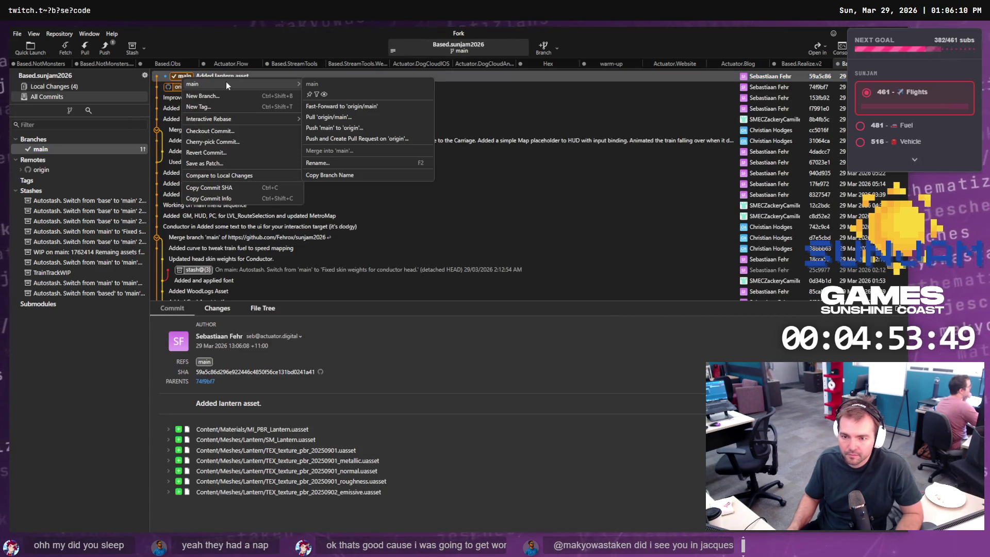
left_click(345, 128)
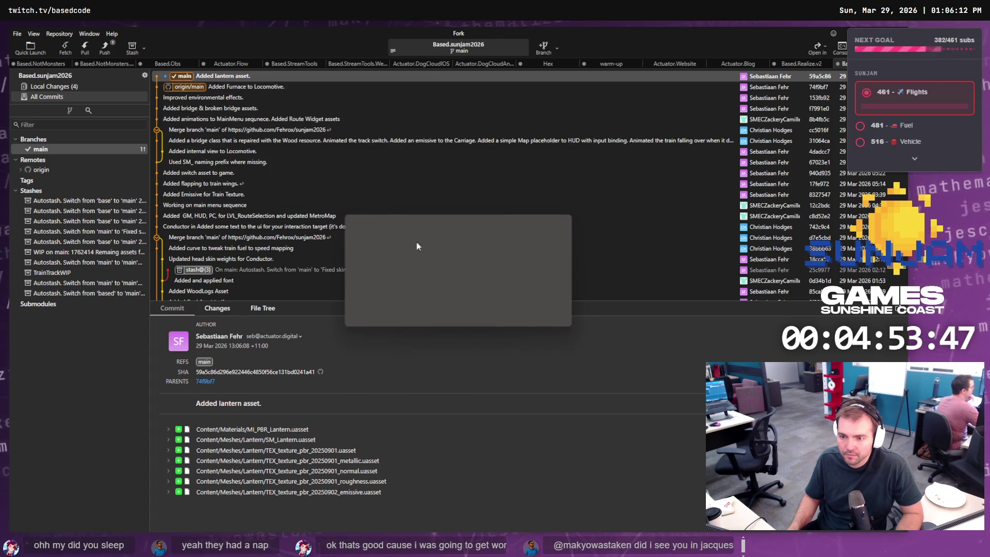
left_click(520, 312)
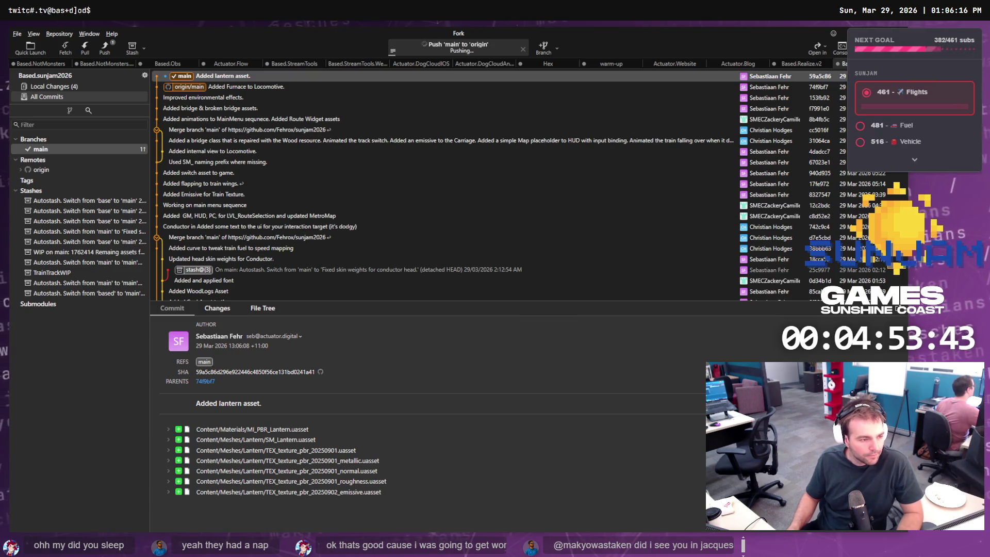
key("alt+Tab")
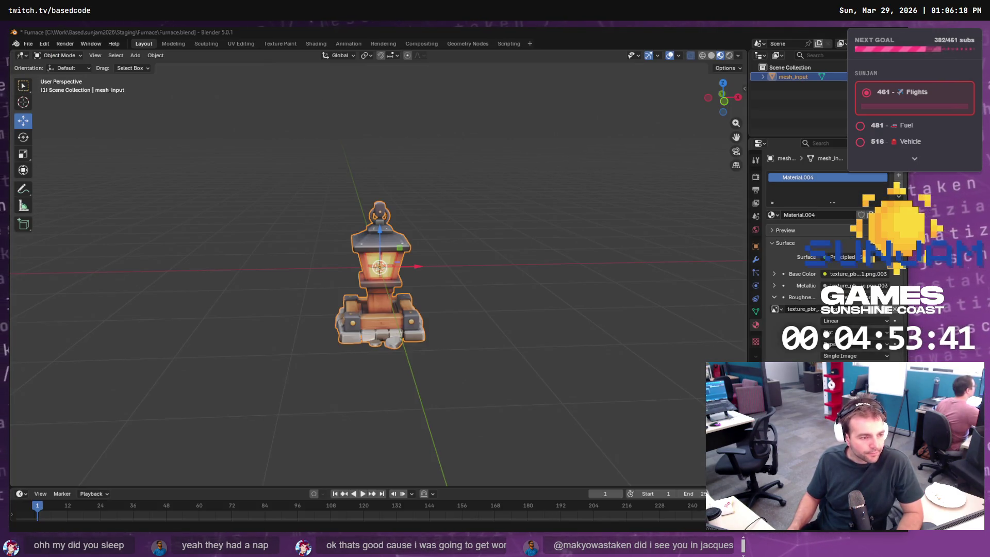
Check the glowing lantern reference image in ChatGPT, then minimize the browser
key("alt+Tab")
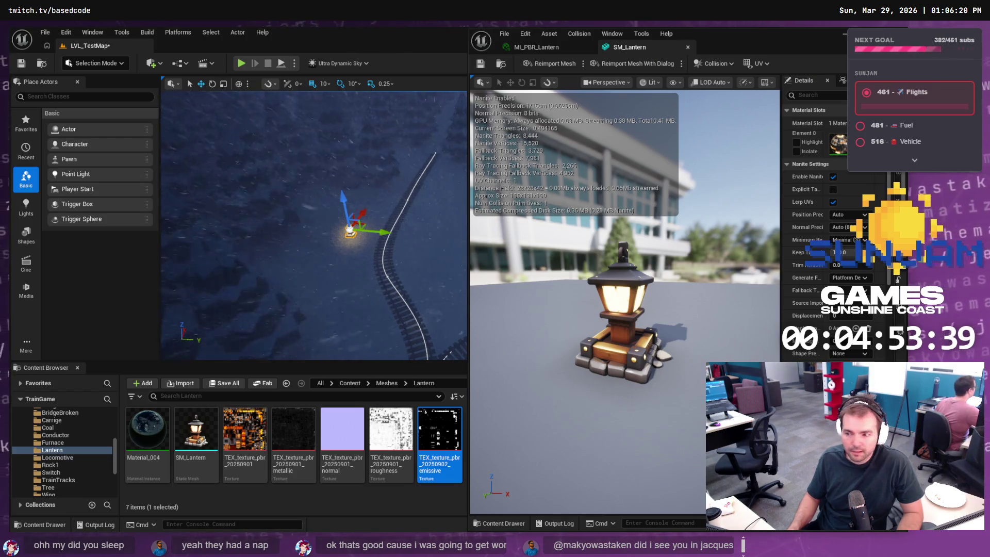
key("alt+Tab")
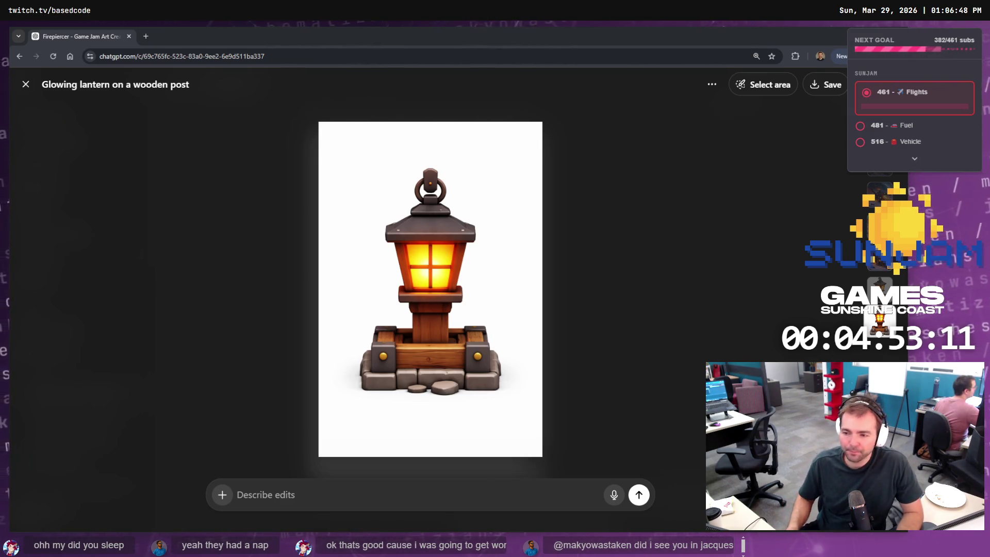
left_click(842, 42)
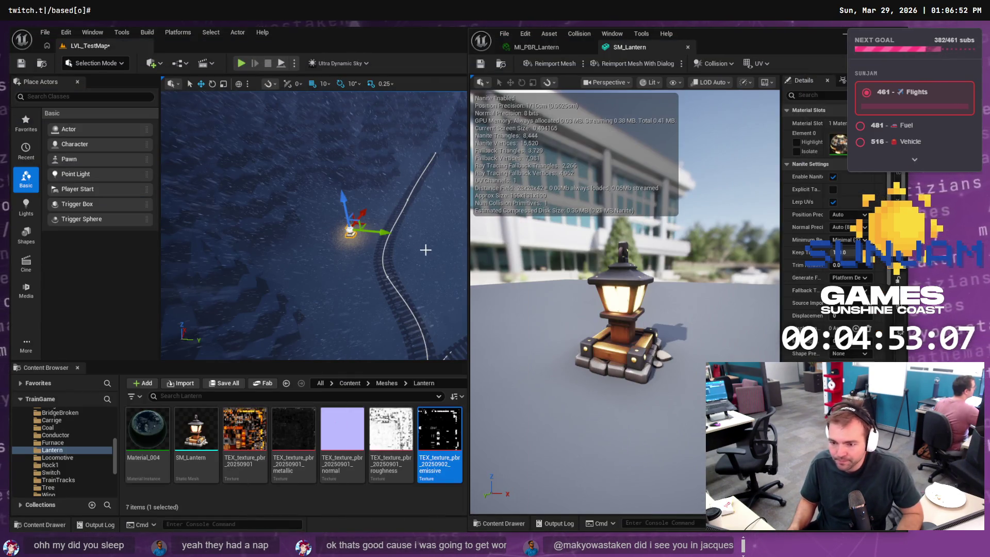
Lower the lantern beside the lower stretch of track and start playing LVL_TestMap
mouse_move(426, 249)
left_mouse_down()
mouse_move(427, 196)
mouse_move(418, 237)
mouse_move(410, 178)
left_mouse_up()
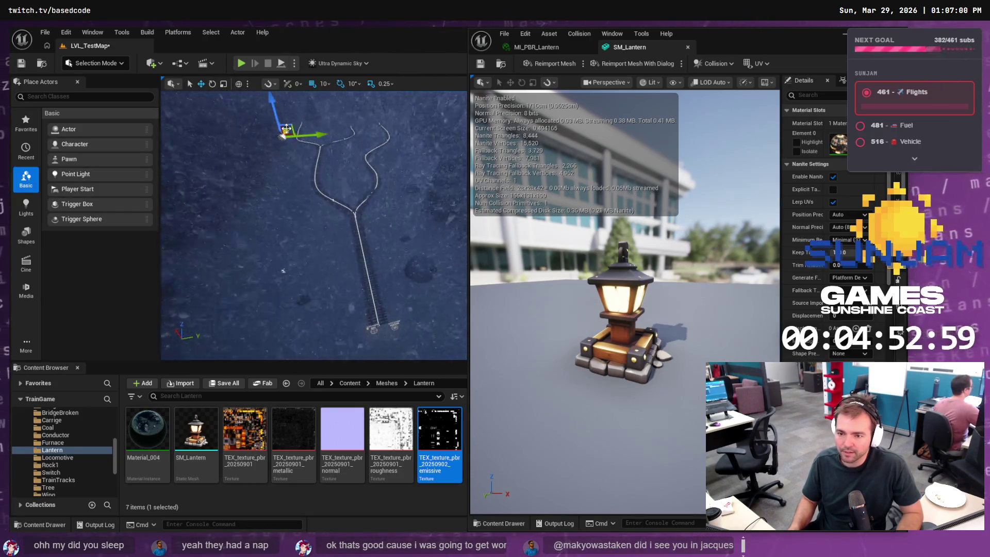
mouse_move(286, 129)
left_mouse_down()
mouse_move(177, 320)
mouse_move(196, 295)
mouse_move(353, 277)
left_mouse_up()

■ ■ ■ ■ ■

Each record is to be restated word for word; no picture goes in.

left_click(345, 128)
left_click(520, 312)
key("alt+Tab")
Check the glowing lantern reference image in ChatGPT, then minimize the browser
key("alt+Tab")
key("alt+Tab")
left_click(842, 42)
Lower the lantern beside the lower stretch of track and start playing LVL_TestMap
mouse_move(426, 249)
left_mouse_down()
mouse_move(427, 196)
mouse_move(418, 237)
mouse_move(410, 178)
left_mouse_up()
mouse_move(286, 129)
left_mouse_down()
mouse_move(177, 320)
mouse_move(196, 295)
mouse_move(353, 277)
left_mouse_up()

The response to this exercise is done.